Bref, un air de fête.

Madame avait décidé de s’offrir un cappuccino à la terrasse d’une ancienne élève que son Bac+5 en sociologie n’avait pas empêchée de se lancer dans la reprise d’un café.
Juste avant la pandémie.
Vous comprenez donc la sympathie de Madame.

Il faisait un temps à lunettes de soleil, aussi se promenait-elle en jupette et sandalettes.
Erreur fatale.

– Tu me reconnais avec le masque? demande-t-elle à Marie, puisque ça fait tout de même une paire d’années qu’elles ne se sont plus vues.
U bent geen haar veranderd! (1) répond-elle.

Ce qui a beaucoup fait rire Madame, parce que si quelque chose a bien changé, ce sont ses cheveux, qui ont cessé d’être courts.

Le cappuccino ressemblait à un latte – avec la pandémie, Marie n’a pas eu l’occasion d’exercer ses talents de barista – mais la conversation était fort agréable.

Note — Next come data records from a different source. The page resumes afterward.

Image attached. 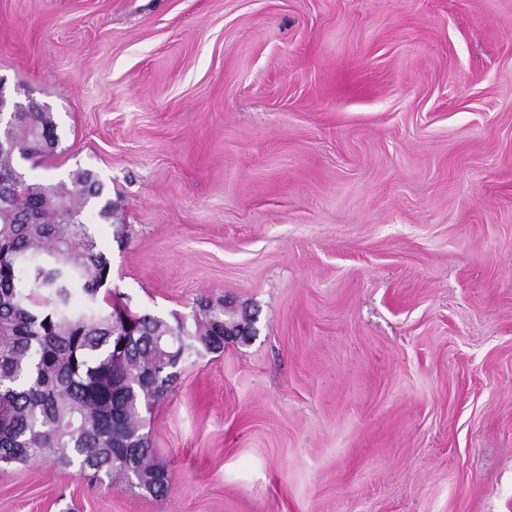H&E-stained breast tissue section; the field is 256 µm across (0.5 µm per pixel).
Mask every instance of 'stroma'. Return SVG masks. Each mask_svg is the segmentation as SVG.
<instances>
[{
    "label": "stroma",
    "instance_id": "obj_1",
    "mask_svg": "<svg viewBox=\"0 0 512 512\" xmlns=\"http://www.w3.org/2000/svg\"><path fill=\"white\" fill-rule=\"evenodd\" d=\"M0 80L122 302L258 319L148 416L167 493L43 458L0 512H512V0H0Z\"/></svg>",
    "mask_w": 512,
    "mask_h": 512
}]
</instances>
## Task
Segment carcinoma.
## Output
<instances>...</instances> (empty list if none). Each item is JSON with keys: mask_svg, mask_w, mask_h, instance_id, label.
I'll list each match as a JSON object with an SVG mask.
<instances>
[{"mask_svg": "<svg viewBox=\"0 0 512 512\" xmlns=\"http://www.w3.org/2000/svg\"><path fill=\"white\" fill-rule=\"evenodd\" d=\"M0 134V188L14 197L0 211V462L52 456L116 487L146 471L143 489L161 496L169 477L153 461L145 414L183 364L224 350L235 317L217 298L200 302L193 330L149 313L113 324L99 303L110 262L83 221L90 205L109 217L102 183L82 168L68 185L17 181L20 162L54 151L48 112H14Z\"/></svg>", "mask_w": 512, "mask_h": 512, "instance_id": "obj_1", "label": "carcinoma"}]
</instances>
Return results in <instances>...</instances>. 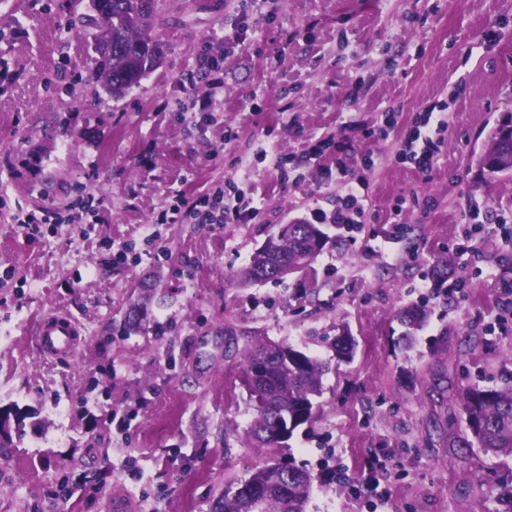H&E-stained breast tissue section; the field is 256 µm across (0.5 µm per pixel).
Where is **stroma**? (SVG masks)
I'll use <instances>...</instances> for the list:
<instances>
[{"label":"stroma","instance_id":"35a3bbf8","mask_svg":"<svg viewBox=\"0 0 512 512\" xmlns=\"http://www.w3.org/2000/svg\"><path fill=\"white\" fill-rule=\"evenodd\" d=\"M84 0H0V407L30 411L0 448V512H211L227 481L294 457L346 483L315 485L307 512H494L493 459L465 443L460 396L512 383V180L478 182L471 156L512 113V0H160L164 63L125 97L90 80ZM220 67L184 87L203 50ZM224 87L221 111L185 124L190 92ZM444 107L431 171L393 159L418 112ZM397 125L372 136L386 113ZM363 179L355 237L330 226L348 177ZM287 155L282 181L261 148ZM373 153L374 169L359 159ZM263 193L247 224L160 223L178 192L230 183ZM483 230L464 247L468 213ZM40 217L27 233L17 216ZM323 224L332 241L285 282L235 274L278 225ZM403 231H395V224ZM132 258L114 262L118 249ZM454 255L457 291L436 293V256ZM160 283L145 329L129 335L133 289ZM429 298L413 348L399 307ZM76 319L67 360L42 355L40 316ZM239 345L284 341L326 361L316 419L286 446L244 441L251 413ZM357 341L351 361L333 343Z\"/></svg>","mask_w":512,"mask_h":512}]
</instances>
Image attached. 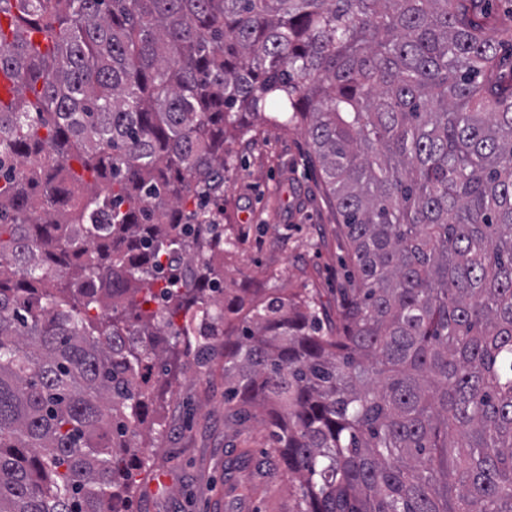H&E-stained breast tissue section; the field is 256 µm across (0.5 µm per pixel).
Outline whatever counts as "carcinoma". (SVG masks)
<instances>
[{
	"label": "carcinoma",
	"instance_id": "cac0c4a2",
	"mask_svg": "<svg viewBox=\"0 0 512 512\" xmlns=\"http://www.w3.org/2000/svg\"><path fill=\"white\" fill-rule=\"evenodd\" d=\"M0 15V512H129L152 380L217 336L296 512H512V28L486 0ZM248 116L311 140L355 266L334 325L224 283L210 204Z\"/></svg>",
	"mask_w": 512,
	"mask_h": 512
}]
</instances>
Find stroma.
<instances>
[{"label": "stroma", "instance_id": "obj_1", "mask_svg": "<svg viewBox=\"0 0 512 512\" xmlns=\"http://www.w3.org/2000/svg\"><path fill=\"white\" fill-rule=\"evenodd\" d=\"M224 178V227L239 247L224 264L229 287H276L317 294L336 321L350 246L306 130L255 121L235 140ZM206 364L193 347L179 366L154 379L160 424L147 439L146 469L136 477L130 512H288L297 473L289 471L261 416L231 421L224 404V347Z\"/></svg>", "mask_w": 512, "mask_h": 512}]
</instances>
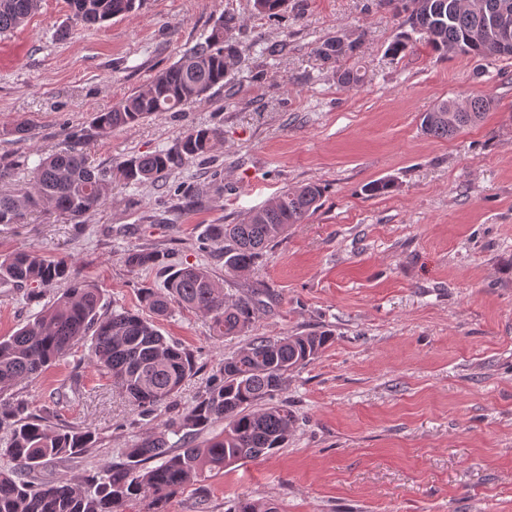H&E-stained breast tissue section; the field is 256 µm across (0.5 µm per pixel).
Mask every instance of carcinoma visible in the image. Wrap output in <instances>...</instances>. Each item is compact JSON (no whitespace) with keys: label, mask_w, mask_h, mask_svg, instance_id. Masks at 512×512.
Here are the masks:
<instances>
[{"label":"carcinoma","mask_w":512,"mask_h":512,"mask_svg":"<svg viewBox=\"0 0 512 512\" xmlns=\"http://www.w3.org/2000/svg\"><path fill=\"white\" fill-rule=\"evenodd\" d=\"M75 23L101 25L136 8V0H68ZM286 0H254L255 10L275 16ZM410 28L396 36L388 52L399 55L410 34H417L432 51L449 54L470 40L467 55L502 57L495 37L487 31L483 13L462 0H396ZM39 6V0H0V34L18 29ZM234 18L218 21L207 38L197 43L170 67L106 112H98L95 127L102 133L130 127L163 112H176L205 99L224 80L239 58L228 33ZM356 41L330 40L317 48L325 60L351 55ZM492 106L489 97L468 99L462 112L454 99L440 101L421 120L422 129L436 138H449L478 124ZM223 141L217 128H191L180 150L132 156L118 162L113 172L129 185L155 183L185 159L204 157ZM109 184L108 173L96 169L70 143L39 159L31 189L18 195L0 194V224H20L25 215L49 206L74 220L97 210ZM323 189L307 183L281 191L268 204L247 212L233 224H212L208 239L224 242V270L238 274L255 269L266 249L294 224H303L320 207ZM162 252L129 248L124 261L133 270L158 267ZM69 287L38 319L10 336H0V430L8 434L0 448V512H123L133 501L163 502L175 490L193 483L203 473L219 472L244 459H256L284 447L295 422L288 405L276 395L288 386V376L318 358L330 341L325 334L255 337L208 380L191 407L177 421L128 448L120 461L106 464L96 478L78 476L56 482L37 479L50 460L88 455L96 448L94 433L78 424H55L54 412L37 413L28 402L7 392L19 383L39 377L81 340H89L88 361L119 387L130 403L150 414L174 399L196 374L194 356L167 340L157 320L175 305L210 317L216 336H238L247 331L259 310L260 291L235 299L224 296L209 270L186 265L167 273L162 289L141 291L143 312L122 308L102 312L101 291L89 282L73 279L63 258L22 250L0 255V285L27 290L57 281ZM224 422V431L199 448L191 436L210 424ZM179 437L170 442L168 434ZM158 461L155 466L152 461ZM233 512H278L272 503L240 500Z\"/></svg>","instance_id":"obj_1"}]
</instances>
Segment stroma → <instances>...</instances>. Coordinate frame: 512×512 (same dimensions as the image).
I'll return each mask as SVG.
<instances>
[{
    "label": "stroma",
    "mask_w": 512,
    "mask_h": 512,
    "mask_svg": "<svg viewBox=\"0 0 512 512\" xmlns=\"http://www.w3.org/2000/svg\"><path fill=\"white\" fill-rule=\"evenodd\" d=\"M254 0H140L99 28L75 26L67 0H40L29 21L0 35V192L29 188L41 155L79 137L93 166L172 151L187 129L219 128L208 157L158 184H109L85 223L43 211L0 225V254L34 250L69 260L98 285L103 310L139 309L162 288L160 269L129 270L140 246L176 264L208 267L227 296L262 289L248 336H212L210 319L181 307L161 333L194 354L197 372L173 403L141 416L77 344L12 395L94 432L88 456L41 475L83 478L190 407L224 358L248 337L331 334L280 393L296 413L284 448L208 474L162 512H229L241 499L278 512H512V58L443 56L413 41L387 48L402 16L378 0H288L280 16ZM235 15L239 63L224 87L181 112L100 135L106 111ZM357 41L325 61L324 41ZM364 67L342 85L340 68ZM493 99L484 120L448 139L421 116L438 101ZM374 181L391 192L367 195ZM325 189L322 207L292 225L244 275L224 272V246L199 243L283 187ZM38 300L0 287V336L33 322L65 290ZM79 395H71V387Z\"/></svg>",
    "instance_id": "35a3bbf8"
}]
</instances>
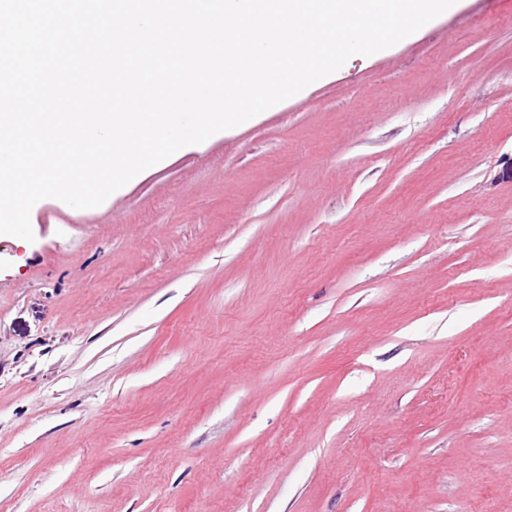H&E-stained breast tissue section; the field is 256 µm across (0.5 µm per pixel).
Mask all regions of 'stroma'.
<instances>
[{
  "label": "stroma",
  "mask_w": 512,
  "mask_h": 512,
  "mask_svg": "<svg viewBox=\"0 0 512 512\" xmlns=\"http://www.w3.org/2000/svg\"><path fill=\"white\" fill-rule=\"evenodd\" d=\"M31 224L7 512H512V0Z\"/></svg>",
  "instance_id": "1"
}]
</instances>
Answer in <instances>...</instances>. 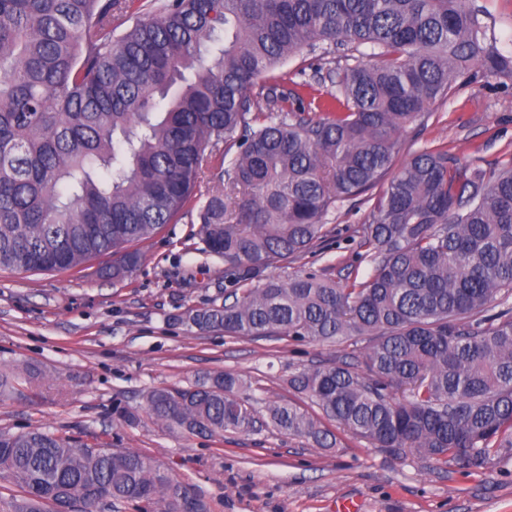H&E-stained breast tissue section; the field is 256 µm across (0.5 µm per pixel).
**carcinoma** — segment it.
I'll use <instances>...</instances> for the list:
<instances>
[{"mask_svg":"<svg viewBox=\"0 0 512 512\" xmlns=\"http://www.w3.org/2000/svg\"><path fill=\"white\" fill-rule=\"evenodd\" d=\"M126 0H0V268L60 272L152 237L201 197L205 252L224 260V304L178 322L240 338L341 344L368 337L366 373L338 358L288 386L392 455L482 469L512 448V163L493 172L446 150L393 170L399 133L478 63L512 75L474 0H155L120 35ZM318 43L368 45L304 101L288 59ZM265 103L266 123L248 115ZM298 108H293L294 104ZM224 186L202 190L212 162ZM342 281L267 270L327 236L324 216L375 188ZM158 423L212 436L254 430L234 372L147 392ZM272 425L321 448L335 435L269 403ZM10 512H98L134 501L172 512L187 492L137 451L0 432Z\"/></svg>","mask_w":512,"mask_h":512,"instance_id":"1","label":"carcinoma"}]
</instances>
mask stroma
Wrapping results in <instances>:
<instances>
[{"mask_svg": "<svg viewBox=\"0 0 512 512\" xmlns=\"http://www.w3.org/2000/svg\"><path fill=\"white\" fill-rule=\"evenodd\" d=\"M488 36L512 51V0H476ZM304 81L335 87L337 51L317 47L292 56ZM445 148L486 171L512 163V77L473 71L434 103L425 120L399 137L397 162L421 150ZM369 207L337 203L324 218L322 249L271 268L287 276L305 266L342 280L355 259L354 226ZM196 210L136 242L138 271L122 281L98 275L105 254L61 273L0 269V372L10 386L0 394V431L39 429L90 448L134 450L163 464L173 478L202 496L209 512H512V450L486 468L460 471L409 453L394 456L336 429L335 447L257 426L250 433L212 437L165 428L145 408L154 388H178L204 373L246 377L259 405L276 401L309 409L287 383L295 370L360 354L285 338H235L175 325L171 316L224 301V262L204 253ZM136 415L123 421L121 411Z\"/></svg>", "mask_w": 512, "mask_h": 512, "instance_id": "obj_1", "label": "stroma"}]
</instances>
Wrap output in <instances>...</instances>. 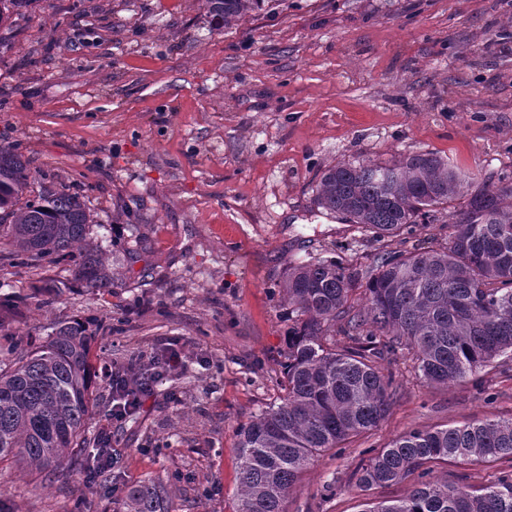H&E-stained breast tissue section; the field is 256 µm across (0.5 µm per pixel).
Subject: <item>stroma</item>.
<instances>
[{
	"mask_svg": "<svg viewBox=\"0 0 512 512\" xmlns=\"http://www.w3.org/2000/svg\"><path fill=\"white\" fill-rule=\"evenodd\" d=\"M0 145L30 161L33 185L79 193L90 240L118 278L85 287L68 261L0 264L15 311L7 332L106 323L95 365H129L178 343L112 436L109 487L82 467L34 488L0 465L7 512H124L128 489L175 483L172 512H236L238 431L283 396L288 308L279 284L314 255L369 267L384 247H441L447 213L383 245L320 213L316 186L337 162L414 152L512 180V0H274L238 27L212 26L204 0H32L0 22ZM63 282L45 307L32 290ZM398 394L369 433L317 455L284 512H360L408 494L417 477L361 490L368 450L414 428L512 416V354L447 387L391 362ZM512 462L451 460L432 476L479 489Z\"/></svg>",
	"mask_w": 512,
	"mask_h": 512,
	"instance_id": "stroma-1",
	"label": "stroma"
}]
</instances>
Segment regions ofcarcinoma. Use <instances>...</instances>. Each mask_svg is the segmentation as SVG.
Wrapping results in <instances>:
<instances>
[{"instance_id": "cac0c4a2", "label": "carcinoma", "mask_w": 512, "mask_h": 512, "mask_svg": "<svg viewBox=\"0 0 512 512\" xmlns=\"http://www.w3.org/2000/svg\"><path fill=\"white\" fill-rule=\"evenodd\" d=\"M265 0H205L210 22L231 29ZM28 161L0 145V261L40 265L75 260L76 279L110 288L115 274L87 241L89 216L77 193L42 189L30 195ZM459 197L451 212L450 246L382 250L365 272L335 258L311 256L288 268L282 300L295 324L284 350L285 395L239 430L238 512H284L299 475L318 454L376 428L396 395L395 375L381 363L415 361L430 386L470 378L512 352V184L475 186V178L433 152L388 164L338 162L325 169L316 204L378 241L411 231ZM364 289V302L353 295ZM56 281L33 288L41 304L60 293ZM80 321L58 324L34 346L8 344L0 364V462L14 460L50 478L78 464L90 441L91 362L95 336ZM349 343L336 346V333ZM112 440H97L91 480L107 481ZM512 459V416L441 429H413L358 470L365 489L397 484L415 472L421 481L404 497L366 502L361 512H512V477L470 490L429 479L428 464L448 459ZM172 492L152 482L131 489L126 512H171Z\"/></svg>"}]
</instances>
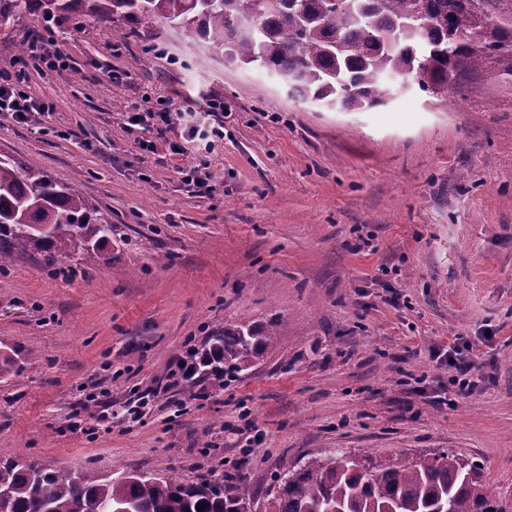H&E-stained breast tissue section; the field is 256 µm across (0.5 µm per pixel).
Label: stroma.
<instances>
[{
	"label": "stroma",
	"instance_id": "35a3bbf8",
	"mask_svg": "<svg viewBox=\"0 0 512 512\" xmlns=\"http://www.w3.org/2000/svg\"><path fill=\"white\" fill-rule=\"evenodd\" d=\"M37 10L0 30L64 41L61 72H27L55 110L39 130L0 118V152L82 184L113 234L78 273L17 254L0 274V454L90 477L140 469L243 477L262 498L285 469L342 448L382 460L450 451L512 500V77L485 66L444 101L388 82L386 106L334 112L144 22ZM161 56L142 65L144 46ZM123 73L109 82L106 70ZM223 99L216 190L176 178L189 157L140 152L124 114L157 98ZM93 141L95 150L84 147ZM279 321L260 364L174 383L224 323ZM483 367L452 396L455 338ZM112 405L109 426L84 404Z\"/></svg>",
	"mask_w": 512,
	"mask_h": 512
}]
</instances>
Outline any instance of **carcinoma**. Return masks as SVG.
I'll return each mask as SVG.
<instances>
[{
  "mask_svg": "<svg viewBox=\"0 0 512 512\" xmlns=\"http://www.w3.org/2000/svg\"><path fill=\"white\" fill-rule=\"evenodd\" d=\"M0 0V29L22 11L87 16L110 23L124 41L130 23L161 19L187 38L224 54L230 65L274 74L306 101L364 112L387 102L386 79L412 78L428 94L448 97L486 64L512 77V8L506 0ZM112 238V222L82 189L55 181L38 164L0 154V273L16 252L48 266L90 257ZM278 322L226 323L216 332L200 372L218 383L229 372L264 361ZM311 458L266 495L265 512H508L479 467L447 451L415 461L362 456ZM0 512H107L123 502L133 512H251L255 494L242 479L190 482L173 470L130 472L90 480L22 457L0 456Z\"/></svg>",
  "mask_w": 512,
  "mask_h": 512,
  "instance_id": "carcinoma-1",
  "label": "carcinoma"
}]
</instances>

C’est au moment de payer que Madame a compris que le temps chaud lui avait été fatal: son portefeuille et sa carte de banque étaient restés dans la poche de son manteau.

Par bonheur, il lui restait un billet de 5 €.

Sans cela, le geste de sympathie aurait dû s’appliquer en sens inverse 🙂

***

(1) littéralement, l’expression en néerlandais se traduit par « vous n’avez pas changé d’un cheveu » (haar = cheveu)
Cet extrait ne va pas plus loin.